▸ **What to produce**: Every record, from the first to the last, is to be printed again exactly.

(Data extract Opens)

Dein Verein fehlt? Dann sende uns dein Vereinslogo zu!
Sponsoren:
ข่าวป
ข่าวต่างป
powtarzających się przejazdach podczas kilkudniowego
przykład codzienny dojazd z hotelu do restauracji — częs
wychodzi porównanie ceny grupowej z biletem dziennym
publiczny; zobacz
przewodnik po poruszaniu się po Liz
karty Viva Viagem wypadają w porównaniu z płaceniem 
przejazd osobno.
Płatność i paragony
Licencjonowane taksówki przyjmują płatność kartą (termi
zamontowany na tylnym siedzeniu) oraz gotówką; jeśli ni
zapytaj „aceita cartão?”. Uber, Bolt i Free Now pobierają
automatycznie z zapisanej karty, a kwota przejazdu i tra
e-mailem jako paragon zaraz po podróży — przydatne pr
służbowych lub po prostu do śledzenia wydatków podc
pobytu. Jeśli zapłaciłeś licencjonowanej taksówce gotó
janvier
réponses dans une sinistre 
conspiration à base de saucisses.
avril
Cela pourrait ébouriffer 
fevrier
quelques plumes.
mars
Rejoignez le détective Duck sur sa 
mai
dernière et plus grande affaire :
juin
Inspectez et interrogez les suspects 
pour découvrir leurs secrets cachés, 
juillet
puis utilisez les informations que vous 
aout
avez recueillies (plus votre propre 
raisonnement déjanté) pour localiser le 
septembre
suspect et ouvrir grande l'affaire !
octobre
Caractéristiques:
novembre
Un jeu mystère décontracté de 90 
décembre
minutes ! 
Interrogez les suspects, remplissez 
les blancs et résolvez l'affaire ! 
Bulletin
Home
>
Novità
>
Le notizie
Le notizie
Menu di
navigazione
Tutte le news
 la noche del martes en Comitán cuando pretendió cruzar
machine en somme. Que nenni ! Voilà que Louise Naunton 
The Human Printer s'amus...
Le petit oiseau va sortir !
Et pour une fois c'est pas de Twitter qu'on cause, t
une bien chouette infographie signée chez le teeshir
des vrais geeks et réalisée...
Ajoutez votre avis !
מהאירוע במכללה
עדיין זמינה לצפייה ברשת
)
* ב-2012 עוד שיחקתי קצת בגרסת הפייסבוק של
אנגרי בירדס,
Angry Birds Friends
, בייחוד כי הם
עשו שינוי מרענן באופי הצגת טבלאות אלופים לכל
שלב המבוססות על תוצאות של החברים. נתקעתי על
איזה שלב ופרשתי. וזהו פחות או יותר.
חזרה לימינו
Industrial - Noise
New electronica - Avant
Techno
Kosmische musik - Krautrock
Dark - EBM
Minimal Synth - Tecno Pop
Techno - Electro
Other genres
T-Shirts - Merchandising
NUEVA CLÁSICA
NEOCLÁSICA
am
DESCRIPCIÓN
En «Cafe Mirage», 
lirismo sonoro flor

(Data extract Closes)

▸ **Solution below**:
Dein Verein fehlt? Dann sende uns dein Vereinslogo zu!
Sponsoren:
ข่าวป
ข่าวต่างป
powtarzających się przejazdach podczas kilkudniowego
przykład codzienny dojazd z hotelu do restauracji — częs
wychodzi porównanie ceny grupowej z biletem dziennym
publiczny; zobacz
przewodnik po poruszaniu się po Liz
karty Viva Viagem wypadają w porównaniu z płaceniem 
przejazd osobno.
Płatność i paragony
Licencjonowane taksówki przyjmują płatność kartą (termi
zamontowany na tylnym siedzeniu) oraz gotówką; jeśli ni
zapytaj „aceita cartão?”. Uber, Bolt i Free Now pobierają
automatycznie z zapisanej karty, a kwota przejazdu i tra
e-mailem jako paragon zaraz po podróży — przydatne pr
służbowych lub po prostu do śledzenia wydatków podc
pobytu. Jeśli zapłaciłeś licencjonowanej taksówce gotó
janvier
réponses dans une sinistre 
conspiration à base de saucisses.
avril
Cela pourrait ébouriffer 
fevrier
quelques plumes.
mars
Rejoignez le détective Duck sur sa 
mai
dernière et plus grande affaire :
juin
Inspectez et interrogez les suspects 
pour découvrir leurs secrets cachés, 
juillet
puis utilisez les informations que vous 
aout
avez recueillies (plus votre propre 
raisonnement déjanté) pour localiser le 
septembre
suspect et ouvrir grande l'affaire !
octobre
Caractéristiques:
novembre
Un jeu mystère décontracté de 90 
décembre
minutes ! 
Interrogez les suspects, remplissez 
les blancs et résolvez l'affaire ! 
Bulletin
Home
>
Novità
>
Le notizie
Le notizie
Menu di
navigazione
Tutte le news
 la noche del martes en Comitán cuando pretendió cruzar
machine en somme. Que nenni ! Voilà que Louise Naunton 
The Human Printer s'amus...
Le petit oiseau va sortir !
Et pour une fois c'est pas de Twitter qu'on cause, t
une bien chouette infographie signée chez le teeshir
des vrais geeks et réalisée...
Ajoutez votre avis !
מהאירוע במכללה
עדיין זמינה לצפייה ברשת
)
* ב-2012 עוד שיחקתי קצת בגרסת הפייסבוק של
אנגרי בירדס,
Angry Birds Friends
, בייחוד כי הם
עשו שינוי מרענן באופי הצגת טבלאות אלופים לכל
שלב המבוססות על תוצאות של החברים. נתקעתי על
איזה שלב ופרשתי. וזהו פחות או יותר.
חזרה לימינו
Industrial - Noise
New electronica - Avant
Techno
Kosmische musik - Krautrock
Dark - EBM
Minimal Synth - Tecno Pop
Techno - Electro
Other genres
T-Shirts - Merchandising
NUEVA CLÁSICA
NEOCLÁSICA
am
DESCRIPCIÓN
En «Cafe Mirage», 
lirismo sonoro flor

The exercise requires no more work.